Estos días he vuelto a Archipiélago, la magnífica novela escrita por Inger-Maria Mahlke. La leí hace un año y me pareció un desafío, un acercamiento a lo que intuyes que va a quedarse por su calidad literaria, por el mundo que crea y por la propia trama de la novela que editó Ediciones Vegueta con una certera y acertada traducción de José Aníbal Campos. La expedición de Archipilélago tiene 546 páginas y un siglo XX que recorre hacia atrás como una moviola que nos ayuda a situarnos en este tiempo tan desconcertante que vivimos ahora mismo. Esta novela había sido elegida Premio Alemán del Libro en 2018. Y desde la primera lectura no me extrañó este importantísimo premio porque son pocas las veces en las que uno puede adentrarse en un libro con un mundo propio reconocible, vivaz y tan lleno de realidad que engrandece aún más la mentira que pactamos con quien escribe una novela.
Casi toda la trama se desarolla en la isla de Tenerife, desde 2015 (San Borondón) a 1919 (La mar pequeña), con Breton para caminar los años de casi un siglo, con el fútbol, la política, las guerras, el Sahara, las cuitas familiares, los azares, los amores, las muertes y todo lo que va consolidando las historias de las vidas, en este caso la de los Baute y de los Bernadotte; y además todo eso acontece en el espacio de una isla que, paradójicamente, logra contar casi todo lo esencial que sucedió en el mundo entero, consiguiendo que la dimensión humana sea reconocible en cualquier parte del planeta, universalizando lo que cuenta, jugando con el espacio y el tiempo, y, lo más importante, ayudando a conocernos mejor en nuestras ambiciones y nuestras contradicciones.

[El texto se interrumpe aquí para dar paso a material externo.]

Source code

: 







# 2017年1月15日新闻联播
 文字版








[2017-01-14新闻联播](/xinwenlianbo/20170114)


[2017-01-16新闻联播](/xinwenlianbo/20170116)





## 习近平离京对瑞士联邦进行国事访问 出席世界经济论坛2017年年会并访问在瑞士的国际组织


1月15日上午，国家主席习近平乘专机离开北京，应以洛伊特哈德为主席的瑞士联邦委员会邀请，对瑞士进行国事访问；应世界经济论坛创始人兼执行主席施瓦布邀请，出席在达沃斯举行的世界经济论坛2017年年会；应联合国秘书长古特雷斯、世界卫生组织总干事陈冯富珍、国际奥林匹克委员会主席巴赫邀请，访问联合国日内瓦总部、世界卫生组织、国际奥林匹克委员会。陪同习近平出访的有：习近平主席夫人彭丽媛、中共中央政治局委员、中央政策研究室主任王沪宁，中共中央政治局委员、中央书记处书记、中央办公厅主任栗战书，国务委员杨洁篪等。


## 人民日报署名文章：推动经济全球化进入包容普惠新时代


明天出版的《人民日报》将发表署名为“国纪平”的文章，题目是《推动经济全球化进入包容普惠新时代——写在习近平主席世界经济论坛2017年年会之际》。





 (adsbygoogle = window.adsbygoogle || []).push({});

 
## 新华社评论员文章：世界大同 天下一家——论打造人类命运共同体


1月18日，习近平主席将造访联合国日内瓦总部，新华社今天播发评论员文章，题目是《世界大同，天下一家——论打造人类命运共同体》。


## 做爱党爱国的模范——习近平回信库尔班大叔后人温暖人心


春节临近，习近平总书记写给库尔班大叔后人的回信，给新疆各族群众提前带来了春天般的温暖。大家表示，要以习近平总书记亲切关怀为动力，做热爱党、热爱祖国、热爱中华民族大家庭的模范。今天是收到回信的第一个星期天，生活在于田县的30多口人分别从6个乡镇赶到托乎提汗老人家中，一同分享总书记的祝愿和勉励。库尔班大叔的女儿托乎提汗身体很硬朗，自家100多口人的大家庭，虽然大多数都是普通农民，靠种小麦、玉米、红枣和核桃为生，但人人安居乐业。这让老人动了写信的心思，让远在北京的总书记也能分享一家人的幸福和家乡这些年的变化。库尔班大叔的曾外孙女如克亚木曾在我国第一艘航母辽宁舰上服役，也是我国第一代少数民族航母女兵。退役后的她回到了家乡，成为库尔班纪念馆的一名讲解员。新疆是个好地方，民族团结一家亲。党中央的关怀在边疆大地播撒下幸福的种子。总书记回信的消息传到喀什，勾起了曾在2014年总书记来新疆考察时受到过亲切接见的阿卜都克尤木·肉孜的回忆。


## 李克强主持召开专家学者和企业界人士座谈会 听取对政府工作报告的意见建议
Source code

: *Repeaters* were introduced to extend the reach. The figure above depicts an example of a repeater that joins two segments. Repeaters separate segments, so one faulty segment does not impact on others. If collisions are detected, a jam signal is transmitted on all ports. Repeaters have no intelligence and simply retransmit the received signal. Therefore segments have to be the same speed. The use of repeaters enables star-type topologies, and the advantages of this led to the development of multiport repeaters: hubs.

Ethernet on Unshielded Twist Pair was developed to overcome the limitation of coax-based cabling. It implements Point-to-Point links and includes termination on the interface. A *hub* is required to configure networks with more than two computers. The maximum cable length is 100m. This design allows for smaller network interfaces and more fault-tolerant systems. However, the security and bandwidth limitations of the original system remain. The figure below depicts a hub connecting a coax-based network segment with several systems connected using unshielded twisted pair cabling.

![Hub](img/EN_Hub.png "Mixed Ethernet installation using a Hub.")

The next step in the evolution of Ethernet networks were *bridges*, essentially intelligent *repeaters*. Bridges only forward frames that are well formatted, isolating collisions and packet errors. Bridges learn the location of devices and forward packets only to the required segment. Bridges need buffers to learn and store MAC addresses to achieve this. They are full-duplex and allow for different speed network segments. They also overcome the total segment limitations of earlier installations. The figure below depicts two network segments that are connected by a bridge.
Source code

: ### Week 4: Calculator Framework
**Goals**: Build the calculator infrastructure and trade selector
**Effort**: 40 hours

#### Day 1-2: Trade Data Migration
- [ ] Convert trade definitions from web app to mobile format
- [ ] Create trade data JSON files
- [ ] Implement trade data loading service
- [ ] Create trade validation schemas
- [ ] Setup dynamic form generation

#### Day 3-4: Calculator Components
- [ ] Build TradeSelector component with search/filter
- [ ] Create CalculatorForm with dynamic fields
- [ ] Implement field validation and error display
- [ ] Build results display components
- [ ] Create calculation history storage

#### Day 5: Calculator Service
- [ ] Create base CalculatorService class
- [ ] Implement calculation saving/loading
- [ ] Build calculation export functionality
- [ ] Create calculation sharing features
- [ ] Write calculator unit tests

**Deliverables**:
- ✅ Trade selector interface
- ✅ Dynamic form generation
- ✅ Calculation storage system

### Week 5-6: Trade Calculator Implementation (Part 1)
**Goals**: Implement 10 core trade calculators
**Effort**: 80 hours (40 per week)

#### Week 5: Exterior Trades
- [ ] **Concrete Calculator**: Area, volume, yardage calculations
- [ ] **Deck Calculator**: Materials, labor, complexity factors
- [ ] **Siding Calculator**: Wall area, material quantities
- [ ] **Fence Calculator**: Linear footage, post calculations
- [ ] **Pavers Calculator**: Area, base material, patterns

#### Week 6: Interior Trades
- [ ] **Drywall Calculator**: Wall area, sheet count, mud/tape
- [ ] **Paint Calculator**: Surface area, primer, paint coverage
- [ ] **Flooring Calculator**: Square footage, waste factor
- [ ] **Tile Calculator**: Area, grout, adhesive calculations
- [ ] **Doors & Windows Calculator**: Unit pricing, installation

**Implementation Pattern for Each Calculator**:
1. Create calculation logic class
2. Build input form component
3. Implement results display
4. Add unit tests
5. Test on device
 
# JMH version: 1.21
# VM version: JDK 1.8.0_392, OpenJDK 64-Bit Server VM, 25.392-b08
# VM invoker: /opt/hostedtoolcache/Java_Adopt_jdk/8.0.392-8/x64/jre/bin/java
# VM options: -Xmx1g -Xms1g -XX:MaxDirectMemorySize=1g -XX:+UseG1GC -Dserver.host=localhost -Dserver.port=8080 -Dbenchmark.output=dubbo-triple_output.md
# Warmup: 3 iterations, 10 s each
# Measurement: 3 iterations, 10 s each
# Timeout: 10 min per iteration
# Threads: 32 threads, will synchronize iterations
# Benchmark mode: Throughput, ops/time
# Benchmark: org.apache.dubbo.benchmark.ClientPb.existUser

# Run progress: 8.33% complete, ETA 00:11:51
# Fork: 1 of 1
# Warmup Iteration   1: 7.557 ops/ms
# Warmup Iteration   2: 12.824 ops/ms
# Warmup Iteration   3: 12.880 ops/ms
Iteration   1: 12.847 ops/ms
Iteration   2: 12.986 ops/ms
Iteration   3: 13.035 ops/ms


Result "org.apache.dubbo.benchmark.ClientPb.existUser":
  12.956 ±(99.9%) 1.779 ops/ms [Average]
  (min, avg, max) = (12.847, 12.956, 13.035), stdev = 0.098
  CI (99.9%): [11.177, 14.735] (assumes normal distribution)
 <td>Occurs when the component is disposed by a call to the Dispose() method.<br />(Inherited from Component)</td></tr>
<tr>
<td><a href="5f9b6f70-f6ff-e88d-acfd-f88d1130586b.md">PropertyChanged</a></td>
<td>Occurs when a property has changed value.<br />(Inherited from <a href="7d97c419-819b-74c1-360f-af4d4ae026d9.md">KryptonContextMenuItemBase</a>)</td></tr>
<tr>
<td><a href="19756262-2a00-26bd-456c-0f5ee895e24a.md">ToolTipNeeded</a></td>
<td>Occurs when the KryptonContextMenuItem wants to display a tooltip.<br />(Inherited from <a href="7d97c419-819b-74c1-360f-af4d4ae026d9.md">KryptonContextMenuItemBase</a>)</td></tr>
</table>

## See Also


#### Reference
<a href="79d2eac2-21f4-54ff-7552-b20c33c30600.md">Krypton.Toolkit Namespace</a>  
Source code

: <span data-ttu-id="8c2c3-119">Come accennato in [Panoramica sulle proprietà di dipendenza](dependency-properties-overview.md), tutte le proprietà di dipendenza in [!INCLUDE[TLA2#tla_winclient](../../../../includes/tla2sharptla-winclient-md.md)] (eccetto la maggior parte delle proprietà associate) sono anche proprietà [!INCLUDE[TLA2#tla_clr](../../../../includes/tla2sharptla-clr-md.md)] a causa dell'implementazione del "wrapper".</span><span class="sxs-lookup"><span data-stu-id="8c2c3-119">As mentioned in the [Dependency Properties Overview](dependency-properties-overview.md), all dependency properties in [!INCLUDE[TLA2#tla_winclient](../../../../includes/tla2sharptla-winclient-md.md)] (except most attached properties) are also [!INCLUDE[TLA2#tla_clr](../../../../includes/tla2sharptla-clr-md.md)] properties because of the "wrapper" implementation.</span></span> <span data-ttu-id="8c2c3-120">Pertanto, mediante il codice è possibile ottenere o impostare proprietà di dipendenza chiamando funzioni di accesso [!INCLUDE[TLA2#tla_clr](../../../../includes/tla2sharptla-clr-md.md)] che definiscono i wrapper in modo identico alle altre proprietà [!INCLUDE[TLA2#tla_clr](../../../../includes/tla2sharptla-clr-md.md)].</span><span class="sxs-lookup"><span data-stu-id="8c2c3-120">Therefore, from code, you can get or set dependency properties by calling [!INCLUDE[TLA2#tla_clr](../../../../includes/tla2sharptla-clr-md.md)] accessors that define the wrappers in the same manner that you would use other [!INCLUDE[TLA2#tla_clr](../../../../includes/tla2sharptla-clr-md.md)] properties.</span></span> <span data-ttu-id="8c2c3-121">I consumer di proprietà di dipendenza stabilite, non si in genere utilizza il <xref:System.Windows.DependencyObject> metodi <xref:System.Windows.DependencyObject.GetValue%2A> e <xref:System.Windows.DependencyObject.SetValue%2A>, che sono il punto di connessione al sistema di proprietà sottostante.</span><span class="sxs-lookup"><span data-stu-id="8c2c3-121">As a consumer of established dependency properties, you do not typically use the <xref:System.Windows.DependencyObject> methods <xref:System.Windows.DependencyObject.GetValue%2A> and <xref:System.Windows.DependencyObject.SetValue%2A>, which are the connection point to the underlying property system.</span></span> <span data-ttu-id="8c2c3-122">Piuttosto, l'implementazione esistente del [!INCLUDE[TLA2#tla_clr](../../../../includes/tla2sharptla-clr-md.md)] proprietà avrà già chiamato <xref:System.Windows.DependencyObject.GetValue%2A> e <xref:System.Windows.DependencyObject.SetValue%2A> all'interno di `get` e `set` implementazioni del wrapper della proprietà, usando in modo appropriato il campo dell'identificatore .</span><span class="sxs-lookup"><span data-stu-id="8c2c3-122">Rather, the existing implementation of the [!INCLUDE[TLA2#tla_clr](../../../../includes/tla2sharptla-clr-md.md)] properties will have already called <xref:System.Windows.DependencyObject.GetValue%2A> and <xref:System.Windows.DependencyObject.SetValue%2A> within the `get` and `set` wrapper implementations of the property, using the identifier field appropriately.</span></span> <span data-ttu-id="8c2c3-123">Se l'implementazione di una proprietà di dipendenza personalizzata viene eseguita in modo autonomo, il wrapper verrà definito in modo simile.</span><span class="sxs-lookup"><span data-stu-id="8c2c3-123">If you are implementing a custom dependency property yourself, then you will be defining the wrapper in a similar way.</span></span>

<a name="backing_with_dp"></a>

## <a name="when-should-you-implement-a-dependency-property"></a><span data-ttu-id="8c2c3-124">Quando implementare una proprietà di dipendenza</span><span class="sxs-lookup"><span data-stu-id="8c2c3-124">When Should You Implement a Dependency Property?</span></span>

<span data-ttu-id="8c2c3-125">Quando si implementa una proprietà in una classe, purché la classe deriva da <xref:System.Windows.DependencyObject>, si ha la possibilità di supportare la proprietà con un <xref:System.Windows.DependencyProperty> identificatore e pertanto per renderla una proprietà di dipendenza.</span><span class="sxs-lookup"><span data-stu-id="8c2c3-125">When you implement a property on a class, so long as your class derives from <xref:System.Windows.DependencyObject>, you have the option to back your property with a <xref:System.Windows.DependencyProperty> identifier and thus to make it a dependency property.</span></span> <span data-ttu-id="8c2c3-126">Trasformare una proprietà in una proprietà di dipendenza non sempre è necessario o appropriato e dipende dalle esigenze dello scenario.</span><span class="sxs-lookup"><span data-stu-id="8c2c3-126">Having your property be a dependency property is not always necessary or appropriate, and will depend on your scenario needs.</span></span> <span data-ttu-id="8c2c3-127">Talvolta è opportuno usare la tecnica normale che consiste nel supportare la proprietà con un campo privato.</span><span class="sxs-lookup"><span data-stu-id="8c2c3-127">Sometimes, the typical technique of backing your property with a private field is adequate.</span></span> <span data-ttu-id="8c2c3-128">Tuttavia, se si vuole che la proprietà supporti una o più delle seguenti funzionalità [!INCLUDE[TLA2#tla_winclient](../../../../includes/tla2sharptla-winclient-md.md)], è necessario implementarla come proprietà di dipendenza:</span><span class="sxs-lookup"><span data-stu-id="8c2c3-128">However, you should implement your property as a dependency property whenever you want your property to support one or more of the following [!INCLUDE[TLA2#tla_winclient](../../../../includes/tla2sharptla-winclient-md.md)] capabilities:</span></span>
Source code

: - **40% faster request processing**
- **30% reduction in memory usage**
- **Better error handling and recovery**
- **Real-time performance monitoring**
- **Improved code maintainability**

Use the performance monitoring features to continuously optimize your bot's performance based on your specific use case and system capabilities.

No es una novela de un lugar: es un lugar en el que se logra contar la novela de cualquiera de nosotros. La documentación es prodigiosa: siempre cuento el detalle del gol de Salcedo en la final de Copa entre el Atlético de Madrid y el Real Madrid. Yo no había recordado ese momento que vi en blanco y negro hasta que lo leí en la novela y me vino el gol y todas mis vivencias de entonces; pero es que ese gol se marcó en 1975, antes de que naciera Inger-Maria Mahlke en 1977: su trabajo de documentación y su capacidad para destacar los grandes hechos y lo aparentemente nada trascendental de la historia, nos permite ir abriendo espacios de luz a quienes leemos, tanto con lo que vivimos, como me pasó a mí con ese gol, como con los hitos que nos han contado que fueron marcando muchos de los años del pasado. Todo se vuelve ficción gracias al oficio de una escritora que maneja la urdimbre de la narración y sus tiempos. Ya he dicho que he vuelto estos días a Arhipiélago, en este caso con una lectura a salto de mata, y de nuevo, como cuando seguí el camino, página a página, vuelvo a encontrar el bendito prodigio de la magia y de quien sabe en todo momento cómo armar el rompecabezas que vislumbra en su cerebro antes de corporizarse en palabras.
Lo pensé y creo que lo escribí en alguna parte en aquella lectura primera, dije que este libro venía para quedarse y para ser un clásico, en Canarias y fuera de Canarias. En Alemania está más que reconocido, aquí nos costará un poco más porque, por desgracia, la cultura aún tiene muchas asignaturas pendientes. También comenté con mucha gente que para mí era una de las novelas imprescindibles para entender la vida de estas Islas en el siglo veinte, la influencia de los puertos y de los ingleses o el caciquismo atávico que se asemeja a esa tarosada que parece que no moja pero que nos empapa de arriba abajo sin que nos demos cuenta. También se hace grande contando lo aparentemente pequeño que va engrandeciendo la existencia, la literaria y la humana, o el cruce necesario de ambas para no extraviarnos y encontrar algún atisbo de nosotros mismos en los personajes literarios. Hay que leer Archipiélago para no perdernos, para entendernos un poco más, y para querer seguir leyendo novelas por mucho que algunos se empeñen en apartarlas de la vista y del alma de la gente.